3.5.5Ten slotte heeft het hof zijn oordeel dat Hongarije (in ieder geval) het land is waarmee de overeenkomsten tussen Silo-Tank en [eisers] kennelijk nauwer zijn verbonden in de zin van de uitzonderingsbepaling van art. 6 lid 2, slotzin, EVO, dan wel art. 8 lid 4 Verordening Rome I, gegrond op dezelfde omstandigheden als die waarop het zijn oordeel heeft gestoeld dat Hongarije het gewoonlijke werkland van [eisers] is. Weliswaar heeft het hof daarbij enkele omstandigheden vermeld waaraan volgens het HvJEU belangrijke betekenis toekomt bij de toepassing van de uitzonderingsbepaling – te weten het land waar [eisers] sociaal verzekerd zijn en waar zij belasting betalen (zie hiervoor in 3.4.7) – maar ook in dat verband heeft het hof nagelaten de hiervoor in 3.3 vermelde, door [eisers] gestelde omstandigheden op hun betekenis te onderzoeken en kenbaar in zijn beoordeling te betrekken. Zo heeft het hof niet kenbaar acht geslagen op de omstandigheden genoemd hiervoor in 3.3 onder (iii), (vi) en (ix), die verband houden met de vaststelling van het salaris en de arbeidsvoorwaarden van [eisers] (zoals bedoeld in het arrest Schlecker onder punt 41 slot).

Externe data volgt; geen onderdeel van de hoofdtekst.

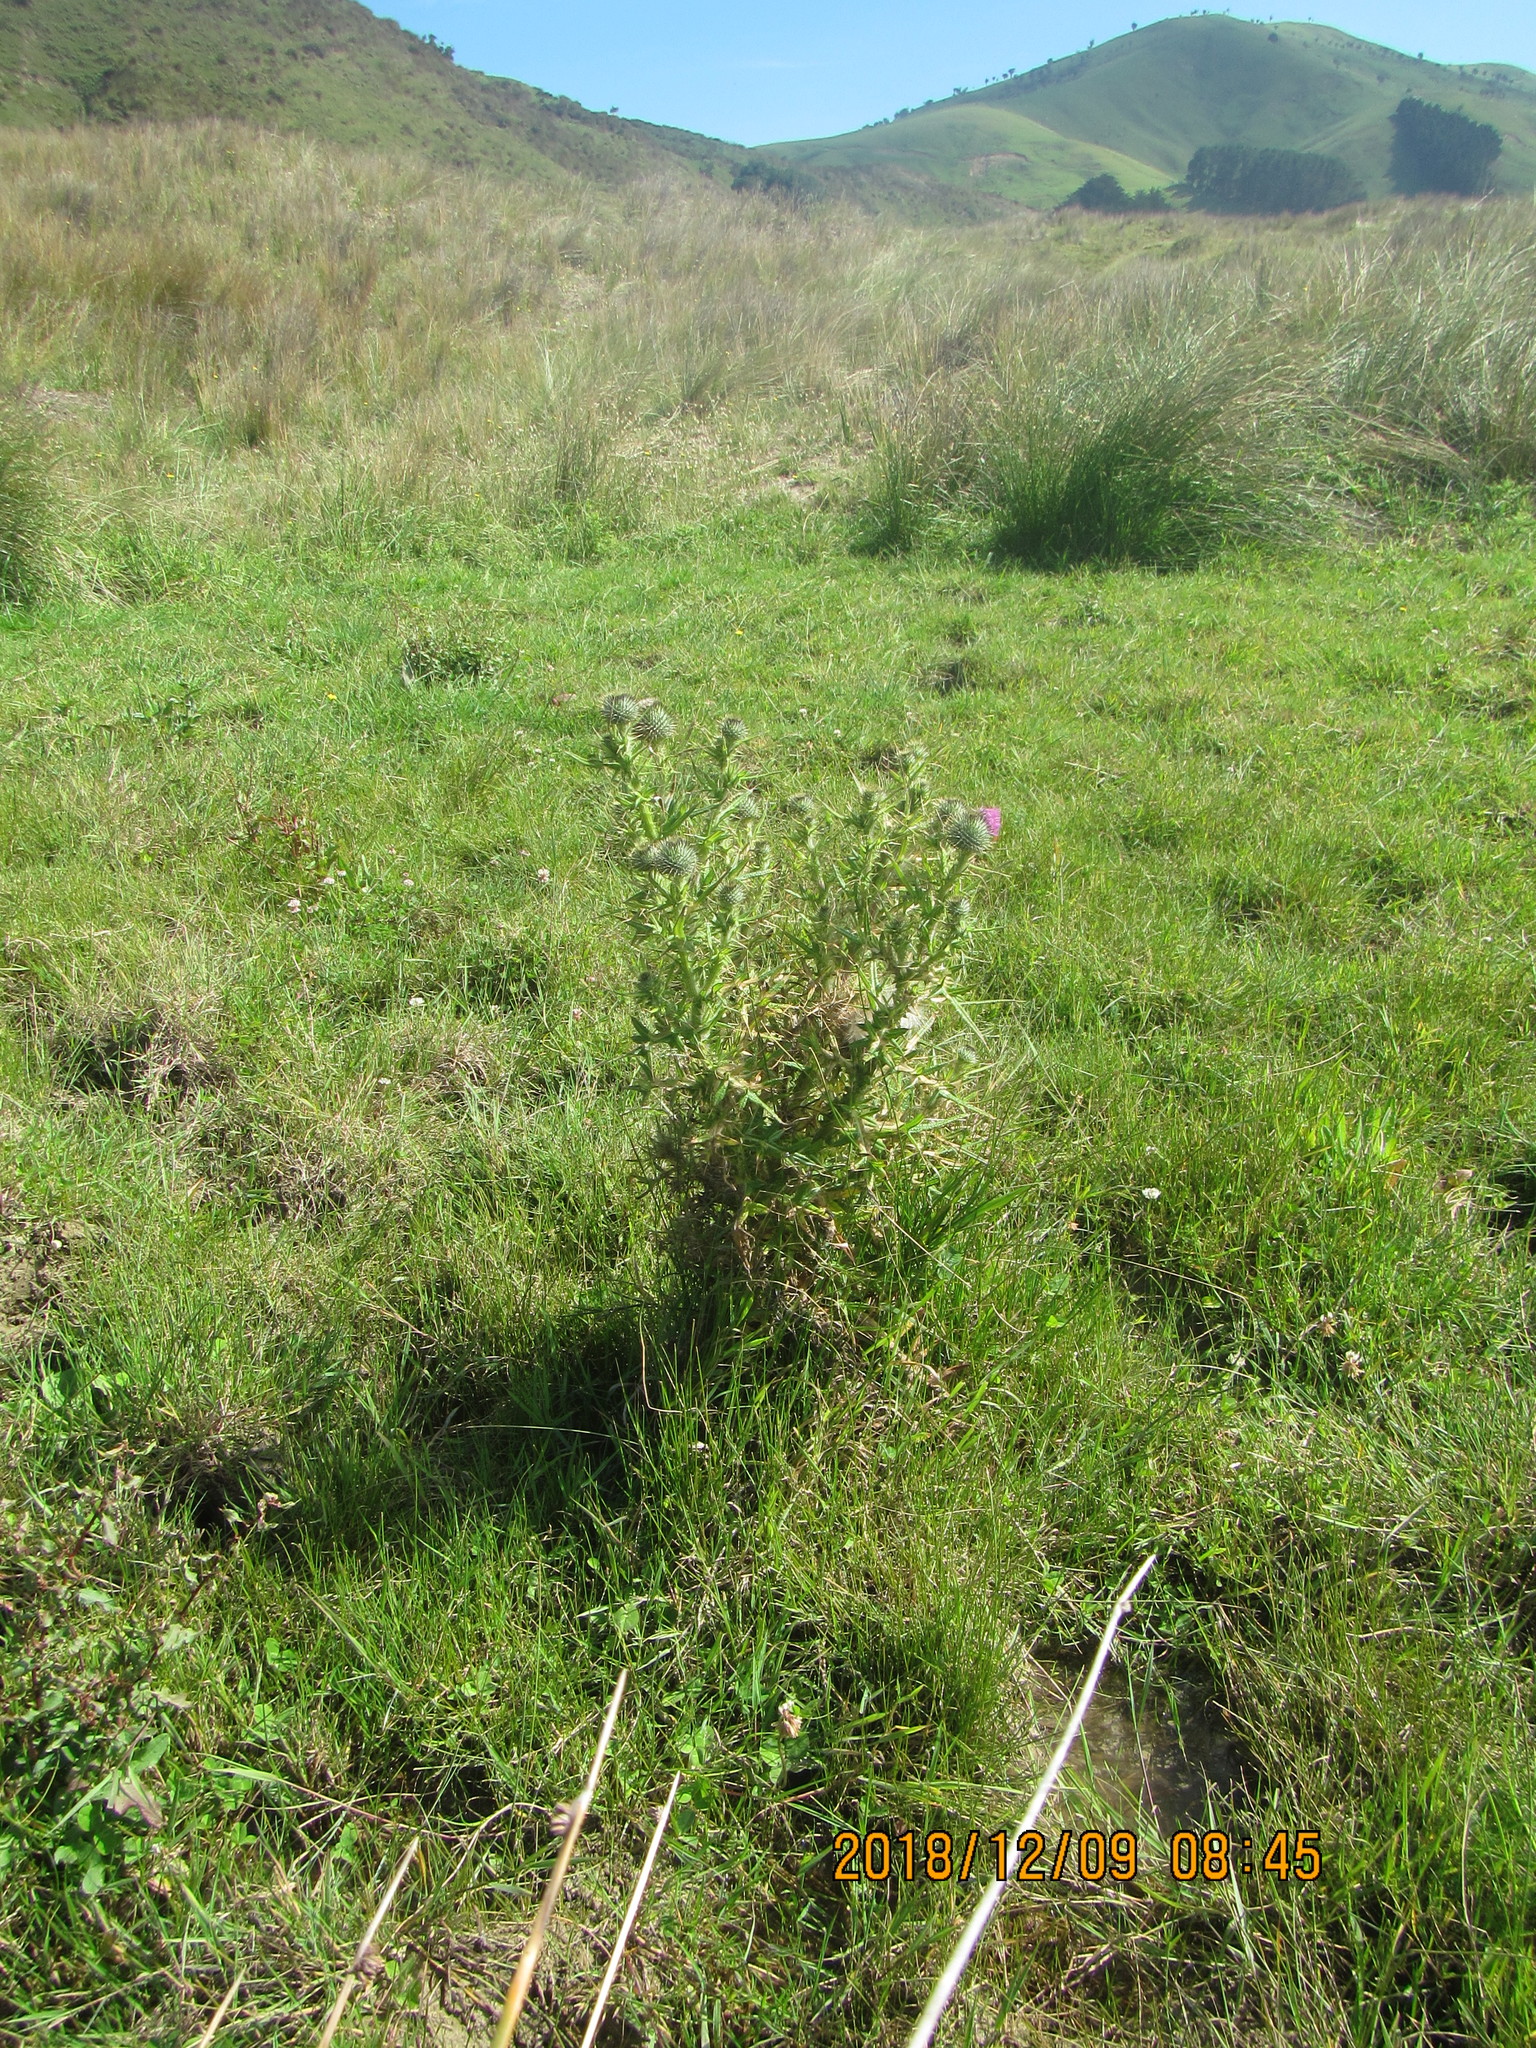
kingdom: Plantae
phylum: Tracheophyta
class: Magnoliopsida
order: Asterales
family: Asteraceae
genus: Cirsium
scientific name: Cirsium vulgare
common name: Bull thistle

3.5.6Het vorenstaande betekent dat zowel het oordeel van het hof dat Hongarije het gewoonlijke werkland is als bedoeld in art. 6 lid 2, aanhef en onder a, EVO, dan wel art. 8 lid 2 Verordening Rome I, als het oordeel van het hof over de uitzonderingsbepaling van art. 6 lid 2, slotzin, EVO, dan wel art. 8 lid 4 Verordening Rome I, hetzij blijk geeft van een onjuiste rechtsopvatting, hetzij onvoldoende is gemotiveerd. Na verwijzing zal opnieuw moeten worden onderzocht of Hongarije dan wel Nederland het gewoonlijke werkland is en of er aanleiding bestaat voor toepassing van de uitzonderingsbepaling. De hierop gerichte klachten van onderdeel 1 treffen doel.